President, Nigerian Infectious Disease Society (NIDS), Prof Dimie Ogoina, stated that although the national response to the outbreak is being proactively spearheaded by the NCDC and Lagos State, most states of the federation are not adequately prepared to respond to the outbreak:
“The poor preparedness of most states is evident by the lack, or poor state of isolation facilities, limited clinical competencies and self-confidence by healthcare workers to manage active cases of COVID-19 and lack of required equipment such as functional ventilators in most designated COVID-19 treatment centres.
“Collaboration and partnership with relevant medical experts in the field of medicine will enable development of therapeutics that is science based, ethics, locally applicable and locally sourced. The public should strictly comply with social distancing and other protective measures. Lockdown of cities may be considered in places where unregulated community transmission is on going.
“However, authorities ought to provide some social support for their citizens since the daily bread of many is dependent on movement. Hospitals and isolation facilities must ramp up their level of preparedness and develop measures to address surge of cases. Healthcare workers should acquire and deepen their skills on infection prevention and management of COVID-19 cases.
“They must all be prepared to respond irrespective of their profession or discipline.
The general public must eschew fear, panic and misinformation. Everyone should seek for information from reliable sources. Government should use digital technology in enforcement of self isolation and contact tracing.”
“As a matter of urgency, the Federal Government in conjunction with state governments, should establish at least one functional and appropriately equipped isolation facility in every state. The FGN and state governments in conjunction with the NCDC must urgently identify all healthcare workers that would be involved in the COVID-19 response in each state.

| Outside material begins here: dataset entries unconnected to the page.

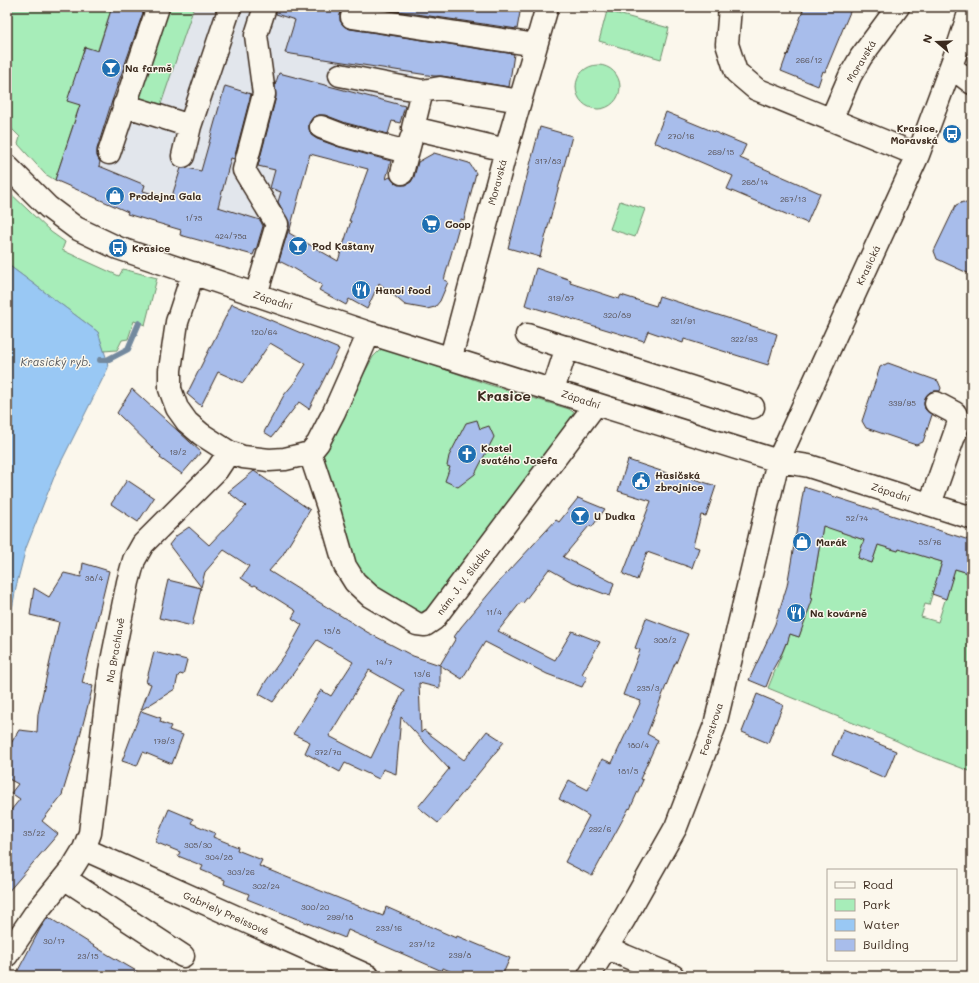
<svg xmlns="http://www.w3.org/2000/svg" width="979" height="983" viewBox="0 0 979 983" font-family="Mali,sans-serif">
	<rect width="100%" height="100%" fill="#fbf7ec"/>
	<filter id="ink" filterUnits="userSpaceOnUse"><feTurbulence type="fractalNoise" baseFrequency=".025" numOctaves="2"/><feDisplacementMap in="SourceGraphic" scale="8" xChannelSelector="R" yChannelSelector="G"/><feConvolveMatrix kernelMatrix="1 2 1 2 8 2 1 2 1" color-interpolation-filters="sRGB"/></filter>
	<g filter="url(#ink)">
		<path fill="#e2e6ec" d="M112,7H521L510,89L414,74L400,123L330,104L335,88L328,87L281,263L180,235L181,230L127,214L128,212L55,180Z"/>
		<path fill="#a7edb9" stroke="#718c6c" d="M7,7H112L55,180L45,174L18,144L20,137L7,124Z
			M165,7H194L159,110L137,104Z
			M607,11L669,28L661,59L599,41Z
			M576 87a22 22 0 1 1 44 0a22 22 0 1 1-44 0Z
			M7,190L51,232L65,242L62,250L119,276L123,269L157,278L145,325L134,321L128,339L122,340L117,350L104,351L98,332L7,264Z
			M620,201L645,209L635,237L610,229Z
			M382,349L390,350L487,384L569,409L576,414L432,606L420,613H413L366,583L353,564L322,460L325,447L330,436L373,357L379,351Z
			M825,514L838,531L864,540L858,558L872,563L878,545L898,551L903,539L914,553L942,562L929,605L925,604L921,617L938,622L955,569L972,574V772L917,751L897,741L768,688L790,634L799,637L811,597Z"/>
		<path fill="#99c8f4" stroke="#73899e" d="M7,264L98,332L107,360L108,368L56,472L26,548L16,587L9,626L7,628Z"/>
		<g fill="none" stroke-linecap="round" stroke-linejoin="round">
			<path stroke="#73899e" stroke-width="6" d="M100,360H107L128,349L139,323"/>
		</g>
		<path fill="#a8bdeb" stroke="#3b2a1e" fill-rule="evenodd" d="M112,7H145L112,101L97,149V156L100,162L99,166L145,185L143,191L171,199L181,168H187L201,171L225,86L251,94L234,159L231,158L218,207L260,220L263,226L256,250H255L253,255L180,235L181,230L127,214L128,212L55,180L80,105L67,101L85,47L98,51Z
			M277,7H345L342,10L340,15V21L344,26L350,29L514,54L509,87L442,76H434L285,53L295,20L276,14Z
			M369,7H521L517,29Z
			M804,7H852L825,72L823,71L818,86L781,71L787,54L788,55Z
			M279,73L405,106L400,123L392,121L388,134L346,123L325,115H319L313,117L309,123V129L311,135L317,139L339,147L391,161L386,179L390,177L394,182L398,185H406L411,182L414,177L418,162L434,153L469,163L476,173L464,220L461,219L444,280L448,282L440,301L435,307L427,309L405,305L379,283L367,309L349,299L346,305L319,290L322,285L295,269L279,261L289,228V222L278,202L281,192L270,188L275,170L258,166L276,97L275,85ZM310,154L368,169L349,221H351L338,261L289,233Z
			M666,112L746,145L740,158L820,193L807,223L727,189L733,176L654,142Z
			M540,127L572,136L540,257L508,248Z
			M963,202L972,206V275L937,259L934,251L956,205Z
			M536,268L571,280L570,283L619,299L621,295L656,306L659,296L777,334L768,365L684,339L683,343L648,331L644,341L525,305Z
			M232,304L339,349L309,409L299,402L272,437L264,432L284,395L294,383L306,364L270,343L243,383L218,372L201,406L187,394Z
			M888,363L938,381L941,388L940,391H935L930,392L925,398L924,404L925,409L932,415L923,442L916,445L866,428L862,421L880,367Z
			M132,389L201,452L182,474L160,458L161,456L117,413Z
			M477,420L480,429L489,426L494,437L475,474L458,487L445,481L450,467L447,466L449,456L466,423Z
			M628,460L676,476L678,474L716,486L706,516L701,515L693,546L699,548L692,568L647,552L637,580L623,574L651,501L618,491Z
			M254,471L310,510L282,556L269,571L367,632L413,656L440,665V688L419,683L421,733L424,730L464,760L487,731L504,742L438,823L418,807L449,769L401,717L396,774L383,769L379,779L345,763L340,772L305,753L310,742L293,734L321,690L331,696L353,662L317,640L273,702L259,694L266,681L287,652L302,625L292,618L296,611L255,585L253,586L241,578L249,566L224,550L205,572L201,587L169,545L176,536L189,527L209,545L246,506L228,492ZM369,670L404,690L371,758L329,736Z
			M127,480L154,498L138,522L111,504Z
			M804,487L972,541V574L955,569L946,599L932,594L942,562L899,549L898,551L878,545L872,563L858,558L864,540L823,526L811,597L813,598L799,637L790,634L787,644L786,643L782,653L773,669L766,687L749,680L775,624L787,586Z
			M578,498L605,509L592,527L589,526L563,557L614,583L610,596L570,581L549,569L523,603L521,602L498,631L555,660L572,631L600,642L582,674L587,677L582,687L547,674L485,642L462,679L440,665L456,638L454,637L461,627L497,584L556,520L559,522Z
			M83,563L109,571L82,683L93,686L78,743L62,795L42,821L58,834L7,893V815L20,799L11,793L18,784L7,778V750L19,730L37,732L38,714L59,622L30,615L34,588L49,597L64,573L81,577Z
			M168,580L201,588L192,626L159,618Z
			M646,618L688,634L676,663H675L647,734L658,740L640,779L643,780L630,809L629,808L592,876L565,862L589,816L559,799L569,780L588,790L602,759L612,763L641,701L623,695L640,650L635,648Z
			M154,652L187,660L183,675L180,674L178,676L175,689L141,710L151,684L146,682Z
			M757,694L783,705L768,743L742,732Z
			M141,711L161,718L160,722L171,726L169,730L183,735L172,764L143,752L137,766L122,761Z
			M843,729L896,751L885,778L832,755Z
			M169,809L193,819L191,823L215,833L213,837L238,847L237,850L262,860L259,866L383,916L386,907L456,938L457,936L510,958L502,976H461L443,968L442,971L348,930L345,938L247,899L249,894L224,884L225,880L201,870L203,866L178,856L180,852L155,842Z
			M48,917L107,954L145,976H15L40,929Z"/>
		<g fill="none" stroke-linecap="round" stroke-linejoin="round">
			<g stroke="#3b2a1e" stroke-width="25">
				<path id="minor" d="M730,7L727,44L736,72L756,89L918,155
					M352,17L536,45
					M951,67L972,83
					M340,75L422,91L440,88L520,101
					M422,91L413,128L506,150
					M124,105L190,126
					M831,120L850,76L861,57L898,7
					M321,127L342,135L407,152
					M109,153L158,7
					M183,156L190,126L230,7
					M7,166L48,207L76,228L118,248L369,333L778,461L809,466L972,518
					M402,173L411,139
					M193,273L177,322L170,370V389L177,408L187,422L201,434L229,452L243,457L269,460L285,459L310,453
					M256,295L277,224L244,170L264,94L256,35L265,7
					M369,333L334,412L318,443L310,453L328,507L345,566L355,582L370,596L417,624L425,625L434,619L596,404
					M527,335L753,407
					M451,357L506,150L547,7
					M553,390L567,347
					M930,504L959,422L955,413L936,403
					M84,849L368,976
					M64,878L183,956
					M607,947L625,956L673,976
					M7,955L34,915L73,867L84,849L90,833L110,671L128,582L134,560L143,544L217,470L229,452
					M589,976L623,921L676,827L715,725L778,461L918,155L958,47L971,7"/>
			</g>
			<use href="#minor" stroke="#fbf7ec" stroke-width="22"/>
		</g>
	</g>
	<defs>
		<g id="bar-disc" transform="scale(1)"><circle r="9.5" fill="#1f6fb2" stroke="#fbf7ec"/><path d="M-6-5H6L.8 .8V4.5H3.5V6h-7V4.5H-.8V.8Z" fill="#fff"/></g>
		<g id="bus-disc" transform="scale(1)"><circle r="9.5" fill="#1f6fb2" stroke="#fbf7ec"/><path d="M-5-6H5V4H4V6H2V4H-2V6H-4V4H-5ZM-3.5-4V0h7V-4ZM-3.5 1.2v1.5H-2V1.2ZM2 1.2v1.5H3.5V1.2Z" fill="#fff"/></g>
		<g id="shop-disc" transform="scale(1)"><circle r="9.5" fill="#1f6fb2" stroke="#fbf7ec"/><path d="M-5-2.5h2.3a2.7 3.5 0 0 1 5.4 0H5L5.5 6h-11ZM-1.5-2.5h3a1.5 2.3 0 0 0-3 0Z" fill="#fff"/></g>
		<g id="supermarket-disc" transform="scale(1)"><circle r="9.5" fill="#1f6fb2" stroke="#fbf7ec"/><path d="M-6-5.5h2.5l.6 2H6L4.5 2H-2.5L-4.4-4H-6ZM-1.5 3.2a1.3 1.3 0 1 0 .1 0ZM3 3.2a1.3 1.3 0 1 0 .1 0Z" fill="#fff"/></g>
		<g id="restaurant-disc" transform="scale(1)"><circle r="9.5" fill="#1f6fb2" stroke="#fbf7ec"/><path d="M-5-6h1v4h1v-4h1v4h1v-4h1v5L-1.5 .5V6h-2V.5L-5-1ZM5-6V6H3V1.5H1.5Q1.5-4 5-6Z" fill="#fff"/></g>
		<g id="church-disc" transform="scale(1)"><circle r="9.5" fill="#1f6fb2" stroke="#fbf7ec"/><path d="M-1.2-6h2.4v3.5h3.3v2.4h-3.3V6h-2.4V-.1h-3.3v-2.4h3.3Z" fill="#fff"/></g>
		<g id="civic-disc" transform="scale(1)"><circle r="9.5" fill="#1f6fb2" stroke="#fbf7ec"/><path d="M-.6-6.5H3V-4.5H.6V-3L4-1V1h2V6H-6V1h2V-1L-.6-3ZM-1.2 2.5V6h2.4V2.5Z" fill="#fff"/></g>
	</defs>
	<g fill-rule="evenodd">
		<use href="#bar-disc" x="111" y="68"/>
		<use href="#bus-disc" x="952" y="134"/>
		<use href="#shop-disc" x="115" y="196"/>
		<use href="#supermarket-disc" x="431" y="224"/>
		<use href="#bar-disc" x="298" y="246"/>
		<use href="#bus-disc" x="118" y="248"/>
		<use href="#restaurant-disc" x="361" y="290"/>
		<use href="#church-disc" x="467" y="454"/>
		<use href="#civic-disc" x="641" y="481"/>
		<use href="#bar-disc" x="580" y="516"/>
		<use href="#shop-disc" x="802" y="542"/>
		<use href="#restaurant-disc" x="796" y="613"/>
	</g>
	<g text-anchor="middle" stroke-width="3" stroke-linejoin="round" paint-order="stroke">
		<g font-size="8" fill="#564f51">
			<text x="809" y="63">266/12</text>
			<text x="681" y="139">270/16</text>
			<text x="721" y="155">269/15</text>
			<text x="548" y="164">317/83</text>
			<text x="755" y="185">268/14</text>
			<text x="793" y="202">267/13</text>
			<text x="194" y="221">1/75</text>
			<text x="231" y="239">424/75a</text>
			<text x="561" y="301">319/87</text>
			<text x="617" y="318">320/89</text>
			<text x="683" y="324">321/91</text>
			<text x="264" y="335">120/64</text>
			<text x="744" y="342">322/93</text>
			<text x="902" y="406">339/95</text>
			<text x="178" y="455">19/2</text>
			<text x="857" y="521">52/74</text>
			<text x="930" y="545">53/76</text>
			<text x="94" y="581">38/4</text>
			<text x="494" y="615">11/4</text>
			<text x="332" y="634">15/8</text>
			<text x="665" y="643">308/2</text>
			<text x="384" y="665">14/7</text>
			<text x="422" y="677">13/6</text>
			<text x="648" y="691">235/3</text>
			<text x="164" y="744">179/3</text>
			<text x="638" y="748">180/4</text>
			<text x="328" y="755">372/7a</text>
			<text x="628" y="774">181/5</text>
			<text x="600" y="832">292/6</text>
			<text x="34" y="836">35/22</text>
			<text x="198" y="848">305/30</text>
			<text x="219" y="860">304/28</text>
			<text x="241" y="875">303/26</text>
			<text x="266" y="889">302/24</text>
			<text x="315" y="910">300/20</text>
			<text x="340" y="920">299/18</text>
			<text x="389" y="931">233/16</text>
			<text x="54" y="944">30/17</text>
			<text x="422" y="947">237/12</text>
			<text x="460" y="958">239/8</text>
			<text x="88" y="959">23/15</text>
		</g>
		<g font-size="10" fill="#3b2a1e" stroke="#fbf7ec">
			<text transform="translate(861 61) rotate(-59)" y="4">Moravská</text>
			<text transform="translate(497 182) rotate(-75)" y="4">Moravská</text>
			<text transform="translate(868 265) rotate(-65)" y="4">Krasická</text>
			<text transform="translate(273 300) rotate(18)" y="4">Západní</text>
			<text transform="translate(581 399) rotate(18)" y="4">Západní</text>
			<text transform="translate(891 492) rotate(18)" y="4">Západní</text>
			<text transform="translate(463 581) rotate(-53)" y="4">nám. J. V. Sládka</text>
			<text transform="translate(115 650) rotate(-80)" y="4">Na Brachlavě</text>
			<text transform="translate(711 729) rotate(-72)" y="4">Foerstrova</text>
			<text transform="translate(226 913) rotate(24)" y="4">Gabriely Preissové</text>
		</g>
		<g font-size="10" font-weight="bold" fill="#3b2a1e" stroke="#fbf7ec" text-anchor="start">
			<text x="125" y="72">Na farmě</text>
			<text x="938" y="132" text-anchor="end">Krasice,<tspan x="938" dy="12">Moravská</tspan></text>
			<text x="129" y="200">Prodejna Gala</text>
			<text x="445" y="228">Coop</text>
			<text x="312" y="250">Pod Kaštany</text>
			<text x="132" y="252">Krasice</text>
			<text x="375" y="294">Hanoi food</text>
			<text x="481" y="452">Kostel<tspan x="481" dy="12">svatého Josefa</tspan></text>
			<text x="655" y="479">Hasičská<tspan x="655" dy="12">zbrojnice</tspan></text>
			<text x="594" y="520">U Dudka</text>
			<text x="816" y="546">Marák</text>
			<text x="810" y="617">Na kovárně</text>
		</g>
		<g font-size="11" font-style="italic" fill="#57595e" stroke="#fbf7ec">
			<text x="56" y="366">Krasický ryb.</text>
		</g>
		<g font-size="14" font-weight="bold" fill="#3b2a1e" stroke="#fbf7ec">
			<text x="504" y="401">Krasice</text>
		</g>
	</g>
	<rect width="979" height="983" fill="none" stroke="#fbf7ec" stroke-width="24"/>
	<rect x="12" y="12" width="955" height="959" fill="none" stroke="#3b2a1e" stroke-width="1.5" filter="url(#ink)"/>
	<rect x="827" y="869" width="130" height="92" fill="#fbf7ec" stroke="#aea59a"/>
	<rect x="835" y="882" width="20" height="6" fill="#fbf7ec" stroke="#aea59a"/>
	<text x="863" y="889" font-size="12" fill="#3b2a1e">Road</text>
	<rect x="835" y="899" width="20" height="12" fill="#a7edb9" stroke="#aea59a"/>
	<text x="863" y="909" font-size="12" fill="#3b2a1e">Park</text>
	<rect x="835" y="919" width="20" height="12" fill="#99c8f4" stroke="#aea59a"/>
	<text x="863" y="929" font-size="12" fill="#3b2a1e">Water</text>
	<rect x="835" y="939" width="20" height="12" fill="#a8bdeb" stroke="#aea59a"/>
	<text x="863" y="949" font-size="12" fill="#3b2a1e">Building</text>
	<g transform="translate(937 42) rotate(289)" stroke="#fbf7ec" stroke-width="3" paint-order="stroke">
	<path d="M0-3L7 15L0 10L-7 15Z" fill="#3b2a1e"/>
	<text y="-6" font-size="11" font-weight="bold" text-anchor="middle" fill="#3b2a1e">N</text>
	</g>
</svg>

“Such frontline healthcare workers should undergo training on various aspects of the public health response to the outbreak, including case management using standardized guidelines.”
He further recommended mandatory testing and quarantine of every traveller returning from countries with community transmission of COVID-19, including Nigerians:
“This will enable early detection of cases, prompt contact tracing and rapid isolation and treatment of confirmed cases. The government should also anticipate and proactively address the unintended consequences of the travel ban, including potential disruptions of the socioeconomic lives of the populace.”